Global-A Victory for Direct Marketing in Germany (645 words)
This January, the German government announced its plans to scrap two laws that have been thorns in the side for direct marketers doing business in Germany. Enacted in the protectionist era of the 1930s, the first law limited companies from offering consumers discounts of more than 3 percent. The second piece of legislation, which has attracted a good deal of press coverage in the past few years, was its bonus gift act. This law forbade any free giveaway of significant value with a purchase. U.S. cataloger Lands' End was most notably affected by this piece of legislation.
Following the launch of the cataloger's German subsidiary in 1996, a local retail trade association claimed its famed unconditional guarantee was free and had value, and as such, was in violation of the bonus gift act. During the next few years, Lands' End battled its way through the German courts. After winning the initial ruling, the cataloger lost—on appeal—its right to advertise its unconditional guarantee within Germany. Although it has discontinued advertising its guarantee, the cataloger continues to honor it.
With the explosion of e-commerce, these antiquated laws now are perceived as threats to German competition. As such, the government plans to remove the Nazi-era legislation from its books come May.
According to Sam Taylor, Lands' End's vice president of international, neither the ruling nor the high profile court proceedings have hurt business. Instead, it has increased brand awareness to the extent that it is a better-known brand in Germany than it is within the United Kingdom, which is home to the cataloger's first global subsidiary. What's more, Lands' End's business in Germany has enjoyed continued growth, year after year, and is the cataloger's largest business in Europe.
Following the repeal of the bonus gift act, Lands' End hopes to advertise its guarantee in Germany as early as this summer.
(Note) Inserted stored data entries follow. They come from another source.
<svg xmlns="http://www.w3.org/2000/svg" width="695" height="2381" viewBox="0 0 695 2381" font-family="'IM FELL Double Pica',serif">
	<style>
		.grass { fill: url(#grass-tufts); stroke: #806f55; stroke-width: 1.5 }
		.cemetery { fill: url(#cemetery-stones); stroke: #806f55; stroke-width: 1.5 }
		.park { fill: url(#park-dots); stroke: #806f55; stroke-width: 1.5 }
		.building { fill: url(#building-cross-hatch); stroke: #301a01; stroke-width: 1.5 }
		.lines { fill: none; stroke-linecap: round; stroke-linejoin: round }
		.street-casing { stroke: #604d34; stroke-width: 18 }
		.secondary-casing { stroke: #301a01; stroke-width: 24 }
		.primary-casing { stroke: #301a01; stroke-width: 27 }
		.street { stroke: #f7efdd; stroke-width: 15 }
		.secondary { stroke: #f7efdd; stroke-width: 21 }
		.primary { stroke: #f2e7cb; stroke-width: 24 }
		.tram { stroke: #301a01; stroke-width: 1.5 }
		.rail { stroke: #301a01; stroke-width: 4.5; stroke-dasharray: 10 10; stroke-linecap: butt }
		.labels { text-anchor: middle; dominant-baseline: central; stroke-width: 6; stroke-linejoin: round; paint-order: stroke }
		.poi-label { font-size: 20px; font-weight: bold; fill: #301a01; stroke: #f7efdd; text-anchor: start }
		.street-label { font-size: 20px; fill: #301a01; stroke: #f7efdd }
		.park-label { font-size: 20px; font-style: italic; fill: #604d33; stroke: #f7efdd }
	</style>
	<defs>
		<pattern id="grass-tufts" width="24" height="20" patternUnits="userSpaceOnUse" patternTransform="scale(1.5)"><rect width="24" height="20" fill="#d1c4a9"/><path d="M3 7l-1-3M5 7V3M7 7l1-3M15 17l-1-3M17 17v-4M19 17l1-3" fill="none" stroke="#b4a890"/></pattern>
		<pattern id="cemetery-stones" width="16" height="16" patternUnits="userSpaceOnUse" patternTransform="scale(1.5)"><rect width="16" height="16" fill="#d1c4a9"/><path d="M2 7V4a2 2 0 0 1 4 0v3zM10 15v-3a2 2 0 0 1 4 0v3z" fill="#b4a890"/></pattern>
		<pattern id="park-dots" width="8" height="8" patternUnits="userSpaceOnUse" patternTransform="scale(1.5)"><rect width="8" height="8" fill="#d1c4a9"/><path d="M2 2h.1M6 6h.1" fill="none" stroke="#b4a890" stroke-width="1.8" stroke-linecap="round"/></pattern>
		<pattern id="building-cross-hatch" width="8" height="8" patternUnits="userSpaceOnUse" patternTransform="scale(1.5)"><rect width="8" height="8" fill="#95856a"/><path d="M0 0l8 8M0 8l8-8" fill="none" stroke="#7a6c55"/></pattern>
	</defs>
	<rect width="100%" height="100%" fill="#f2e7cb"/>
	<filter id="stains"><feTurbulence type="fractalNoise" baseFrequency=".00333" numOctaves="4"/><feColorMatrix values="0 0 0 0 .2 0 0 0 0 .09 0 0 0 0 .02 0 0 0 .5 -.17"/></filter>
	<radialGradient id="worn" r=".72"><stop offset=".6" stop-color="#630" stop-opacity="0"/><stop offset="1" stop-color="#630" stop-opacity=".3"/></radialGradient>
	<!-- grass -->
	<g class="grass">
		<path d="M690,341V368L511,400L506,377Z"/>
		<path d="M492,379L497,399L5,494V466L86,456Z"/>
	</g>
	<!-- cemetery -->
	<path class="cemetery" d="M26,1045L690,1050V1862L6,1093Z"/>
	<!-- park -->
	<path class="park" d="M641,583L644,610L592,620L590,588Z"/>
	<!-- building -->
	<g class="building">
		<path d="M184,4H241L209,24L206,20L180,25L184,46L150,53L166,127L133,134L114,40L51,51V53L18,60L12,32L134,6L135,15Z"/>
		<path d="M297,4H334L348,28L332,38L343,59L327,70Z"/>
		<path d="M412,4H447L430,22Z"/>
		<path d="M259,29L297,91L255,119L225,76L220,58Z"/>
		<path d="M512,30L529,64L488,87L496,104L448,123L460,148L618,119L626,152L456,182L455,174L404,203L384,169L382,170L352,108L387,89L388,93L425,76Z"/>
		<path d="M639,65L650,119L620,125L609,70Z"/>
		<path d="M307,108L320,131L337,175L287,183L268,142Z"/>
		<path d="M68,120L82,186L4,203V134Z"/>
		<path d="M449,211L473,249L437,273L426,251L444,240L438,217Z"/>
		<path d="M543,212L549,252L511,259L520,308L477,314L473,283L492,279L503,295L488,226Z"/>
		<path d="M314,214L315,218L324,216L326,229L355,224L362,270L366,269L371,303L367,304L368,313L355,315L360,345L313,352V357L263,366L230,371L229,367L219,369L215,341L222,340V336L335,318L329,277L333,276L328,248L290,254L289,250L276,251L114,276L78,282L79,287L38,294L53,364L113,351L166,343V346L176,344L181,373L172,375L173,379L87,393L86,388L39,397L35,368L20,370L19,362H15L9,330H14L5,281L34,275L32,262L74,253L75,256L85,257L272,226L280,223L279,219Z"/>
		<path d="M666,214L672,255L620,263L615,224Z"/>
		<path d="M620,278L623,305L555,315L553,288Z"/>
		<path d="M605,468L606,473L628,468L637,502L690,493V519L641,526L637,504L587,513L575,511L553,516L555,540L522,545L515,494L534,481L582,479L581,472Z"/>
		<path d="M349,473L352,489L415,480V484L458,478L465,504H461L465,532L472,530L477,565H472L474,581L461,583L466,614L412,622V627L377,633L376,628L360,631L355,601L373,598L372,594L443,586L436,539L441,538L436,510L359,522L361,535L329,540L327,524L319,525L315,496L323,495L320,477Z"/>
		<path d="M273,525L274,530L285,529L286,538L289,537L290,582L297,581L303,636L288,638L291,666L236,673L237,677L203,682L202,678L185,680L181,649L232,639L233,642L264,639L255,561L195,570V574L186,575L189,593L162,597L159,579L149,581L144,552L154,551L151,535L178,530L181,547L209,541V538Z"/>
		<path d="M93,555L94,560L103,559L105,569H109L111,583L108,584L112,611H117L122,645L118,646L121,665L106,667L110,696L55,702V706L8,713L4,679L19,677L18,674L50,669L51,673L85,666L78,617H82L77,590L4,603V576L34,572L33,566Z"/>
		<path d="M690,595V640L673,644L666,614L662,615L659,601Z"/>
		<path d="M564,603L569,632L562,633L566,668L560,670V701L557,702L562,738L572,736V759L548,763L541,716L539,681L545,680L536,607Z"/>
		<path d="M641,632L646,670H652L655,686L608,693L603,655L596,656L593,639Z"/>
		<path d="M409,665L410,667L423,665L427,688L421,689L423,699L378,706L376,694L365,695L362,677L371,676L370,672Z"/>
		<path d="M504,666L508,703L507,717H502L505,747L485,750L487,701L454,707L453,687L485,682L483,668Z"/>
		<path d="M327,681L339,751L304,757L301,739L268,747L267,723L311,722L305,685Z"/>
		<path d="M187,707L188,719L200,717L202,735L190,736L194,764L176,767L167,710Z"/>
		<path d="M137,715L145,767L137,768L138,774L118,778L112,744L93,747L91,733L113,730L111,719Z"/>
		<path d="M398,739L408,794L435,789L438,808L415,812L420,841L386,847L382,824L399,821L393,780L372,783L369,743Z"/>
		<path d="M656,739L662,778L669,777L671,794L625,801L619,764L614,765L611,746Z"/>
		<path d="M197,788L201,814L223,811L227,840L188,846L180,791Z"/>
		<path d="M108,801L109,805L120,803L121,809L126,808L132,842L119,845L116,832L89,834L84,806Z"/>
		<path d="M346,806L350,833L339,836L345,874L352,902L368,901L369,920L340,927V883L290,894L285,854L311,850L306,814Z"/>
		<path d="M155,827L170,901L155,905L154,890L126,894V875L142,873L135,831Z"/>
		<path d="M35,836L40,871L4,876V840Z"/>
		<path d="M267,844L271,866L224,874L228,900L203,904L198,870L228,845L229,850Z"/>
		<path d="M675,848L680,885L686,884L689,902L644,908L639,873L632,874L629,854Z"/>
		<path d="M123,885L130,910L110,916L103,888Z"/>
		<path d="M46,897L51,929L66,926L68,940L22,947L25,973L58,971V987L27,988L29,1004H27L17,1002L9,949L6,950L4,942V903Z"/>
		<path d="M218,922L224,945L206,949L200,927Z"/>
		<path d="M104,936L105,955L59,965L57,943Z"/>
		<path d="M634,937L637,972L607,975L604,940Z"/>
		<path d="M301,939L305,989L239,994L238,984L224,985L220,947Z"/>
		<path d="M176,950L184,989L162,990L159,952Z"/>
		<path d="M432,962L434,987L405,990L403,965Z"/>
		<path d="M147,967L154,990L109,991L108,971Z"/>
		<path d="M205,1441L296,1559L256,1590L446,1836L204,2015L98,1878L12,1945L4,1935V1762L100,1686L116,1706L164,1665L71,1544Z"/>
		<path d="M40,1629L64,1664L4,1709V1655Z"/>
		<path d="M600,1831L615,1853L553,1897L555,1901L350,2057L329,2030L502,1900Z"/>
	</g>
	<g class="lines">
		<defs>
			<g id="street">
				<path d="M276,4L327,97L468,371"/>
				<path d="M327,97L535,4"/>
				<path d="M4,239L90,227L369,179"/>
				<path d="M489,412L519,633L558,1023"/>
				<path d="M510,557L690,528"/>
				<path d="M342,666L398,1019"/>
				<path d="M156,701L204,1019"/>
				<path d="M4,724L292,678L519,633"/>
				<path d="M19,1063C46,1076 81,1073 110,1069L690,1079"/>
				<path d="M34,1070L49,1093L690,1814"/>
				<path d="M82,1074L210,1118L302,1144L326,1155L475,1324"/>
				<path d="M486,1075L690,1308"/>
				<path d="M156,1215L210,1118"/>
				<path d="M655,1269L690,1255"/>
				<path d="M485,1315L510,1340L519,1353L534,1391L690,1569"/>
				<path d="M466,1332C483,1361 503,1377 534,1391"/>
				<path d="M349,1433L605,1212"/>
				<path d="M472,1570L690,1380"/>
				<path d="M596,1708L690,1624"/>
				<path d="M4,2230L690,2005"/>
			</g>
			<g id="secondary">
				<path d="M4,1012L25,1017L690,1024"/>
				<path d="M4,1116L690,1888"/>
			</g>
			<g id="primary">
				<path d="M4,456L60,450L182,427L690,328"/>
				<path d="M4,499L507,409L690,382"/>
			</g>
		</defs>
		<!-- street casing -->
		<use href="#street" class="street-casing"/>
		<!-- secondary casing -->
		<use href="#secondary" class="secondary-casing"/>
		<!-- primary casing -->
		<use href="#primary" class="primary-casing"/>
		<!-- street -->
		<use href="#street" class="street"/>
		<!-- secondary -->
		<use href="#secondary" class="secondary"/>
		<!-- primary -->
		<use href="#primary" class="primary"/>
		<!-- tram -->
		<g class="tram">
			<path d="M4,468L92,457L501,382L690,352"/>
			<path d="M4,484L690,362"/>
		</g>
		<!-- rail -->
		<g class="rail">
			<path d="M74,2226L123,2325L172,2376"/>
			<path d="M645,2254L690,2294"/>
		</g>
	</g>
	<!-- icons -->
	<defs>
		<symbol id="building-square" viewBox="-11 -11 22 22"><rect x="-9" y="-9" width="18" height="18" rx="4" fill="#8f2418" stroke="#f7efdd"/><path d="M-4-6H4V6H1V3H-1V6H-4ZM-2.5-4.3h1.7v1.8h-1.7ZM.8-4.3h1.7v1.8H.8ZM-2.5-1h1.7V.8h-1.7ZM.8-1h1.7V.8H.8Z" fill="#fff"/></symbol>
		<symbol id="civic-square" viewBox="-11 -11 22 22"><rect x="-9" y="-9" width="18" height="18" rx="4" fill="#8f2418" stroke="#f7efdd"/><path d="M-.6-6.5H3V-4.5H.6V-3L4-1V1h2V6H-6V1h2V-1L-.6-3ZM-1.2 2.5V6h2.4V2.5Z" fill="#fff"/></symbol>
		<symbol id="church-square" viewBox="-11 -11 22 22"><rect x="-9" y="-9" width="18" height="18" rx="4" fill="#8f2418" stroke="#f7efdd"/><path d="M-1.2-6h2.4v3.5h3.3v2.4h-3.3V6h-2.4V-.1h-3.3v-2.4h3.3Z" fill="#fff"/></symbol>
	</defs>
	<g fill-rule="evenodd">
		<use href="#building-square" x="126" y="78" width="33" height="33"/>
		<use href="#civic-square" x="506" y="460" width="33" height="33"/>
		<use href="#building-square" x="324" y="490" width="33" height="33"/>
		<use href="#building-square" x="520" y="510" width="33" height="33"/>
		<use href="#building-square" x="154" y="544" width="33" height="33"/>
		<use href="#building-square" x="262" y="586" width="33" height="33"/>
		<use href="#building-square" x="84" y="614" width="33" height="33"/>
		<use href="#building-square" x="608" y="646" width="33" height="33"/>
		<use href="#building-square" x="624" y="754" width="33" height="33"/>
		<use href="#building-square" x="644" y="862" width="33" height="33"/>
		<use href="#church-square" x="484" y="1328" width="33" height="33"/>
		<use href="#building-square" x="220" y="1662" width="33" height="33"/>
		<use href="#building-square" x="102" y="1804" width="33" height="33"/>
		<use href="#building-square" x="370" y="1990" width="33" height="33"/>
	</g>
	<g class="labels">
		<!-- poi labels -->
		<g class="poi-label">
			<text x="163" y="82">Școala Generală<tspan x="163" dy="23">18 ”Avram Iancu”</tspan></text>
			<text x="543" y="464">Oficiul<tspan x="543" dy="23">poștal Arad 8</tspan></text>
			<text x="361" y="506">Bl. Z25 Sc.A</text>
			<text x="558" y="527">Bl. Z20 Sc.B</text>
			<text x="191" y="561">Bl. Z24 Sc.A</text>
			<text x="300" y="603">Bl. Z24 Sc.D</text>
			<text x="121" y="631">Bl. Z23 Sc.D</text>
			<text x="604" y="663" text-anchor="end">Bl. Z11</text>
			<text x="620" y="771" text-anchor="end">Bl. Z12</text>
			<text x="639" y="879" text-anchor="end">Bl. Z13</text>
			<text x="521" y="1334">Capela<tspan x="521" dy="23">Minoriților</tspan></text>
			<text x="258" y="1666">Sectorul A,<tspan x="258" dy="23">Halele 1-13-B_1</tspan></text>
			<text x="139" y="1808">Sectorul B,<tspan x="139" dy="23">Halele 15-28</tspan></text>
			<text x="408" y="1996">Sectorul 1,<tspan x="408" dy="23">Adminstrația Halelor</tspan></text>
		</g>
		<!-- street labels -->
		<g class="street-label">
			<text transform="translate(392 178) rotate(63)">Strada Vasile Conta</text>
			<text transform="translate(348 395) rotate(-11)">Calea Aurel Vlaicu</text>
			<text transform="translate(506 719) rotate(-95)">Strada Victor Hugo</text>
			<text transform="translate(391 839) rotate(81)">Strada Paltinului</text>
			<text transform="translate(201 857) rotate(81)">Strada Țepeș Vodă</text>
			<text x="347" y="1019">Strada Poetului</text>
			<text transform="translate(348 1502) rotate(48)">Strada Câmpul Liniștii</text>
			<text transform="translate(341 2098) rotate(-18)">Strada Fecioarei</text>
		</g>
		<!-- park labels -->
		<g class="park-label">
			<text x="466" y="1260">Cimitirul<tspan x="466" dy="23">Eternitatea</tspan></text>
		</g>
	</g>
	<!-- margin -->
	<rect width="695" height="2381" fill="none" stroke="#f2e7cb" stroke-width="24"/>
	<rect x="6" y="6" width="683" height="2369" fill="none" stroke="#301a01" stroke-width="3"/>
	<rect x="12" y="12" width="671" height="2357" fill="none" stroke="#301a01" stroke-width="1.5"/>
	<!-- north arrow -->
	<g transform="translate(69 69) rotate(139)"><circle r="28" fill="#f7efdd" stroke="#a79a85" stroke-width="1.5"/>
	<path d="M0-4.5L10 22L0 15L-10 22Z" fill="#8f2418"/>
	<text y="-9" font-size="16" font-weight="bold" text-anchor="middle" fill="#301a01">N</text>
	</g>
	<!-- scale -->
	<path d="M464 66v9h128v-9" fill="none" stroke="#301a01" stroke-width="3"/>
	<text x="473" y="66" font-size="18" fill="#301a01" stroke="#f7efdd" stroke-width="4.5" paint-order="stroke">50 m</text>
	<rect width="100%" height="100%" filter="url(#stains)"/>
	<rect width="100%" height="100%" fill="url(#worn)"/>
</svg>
Co-op in the United Kingdom
A familiar blue envelope has made its way to the United Kingdom. Hoping to achieve the same brand recognition it enjoys in the United States, Cox Target Media is testing its first overseas Val-Pak mailing.
For the U.K. launch, Cox tweaked the successful domestic cooperative direct mail program rather than re-invent it. As such, the U.K. Val-Pak program mirrors the U.S. program in all but a few ways. For example:
• The U.K. co-op is sent unaddressed to post code subsectors using Royal Mail's door-to-door service.
• The outer envelope, which uses the brand image of its U.S. counterpart, has been slightly altered for a British audience: "U.K." has been added to the Val-Pak logo and the symbol for the pound sterling appears in lieu of the dollar sign.
To select the geographic area most desirable for its test mailings, the marketer identified post codes with high concentrations of its target audience: households with high levels of disposable income that allow numerous lifestyle choices. The geographic and demographic data was overlaid with the geographic data of small, local businesses. Following analysis of the data, Yorkshire was selected as a test community.
According to Cox commercial manager Carmel Keddy, who heads up the U.K. Val-Pak program, consumer response to the initial test mailing in Yorkshire has been good, with the best and simplest offers generating the most response.
To measure response, Cox relies on reporting from participating businesses, which have been encouraged to count the number of vouchers redeemed. The co-op mailer also is running contests and including entry forms within the pack; it is tracking the entries to see where it is pulling the most response.
The mailer also is conducting a household survey by phone. Approximately 320 of the 30,000 households that received the Val-Pak mailing were phoned. More than 90 percent of the households that recalled receiving the pack admitted to having opened the envelope. Ten percent of these households indicated they intended to use a voucher from the mailing.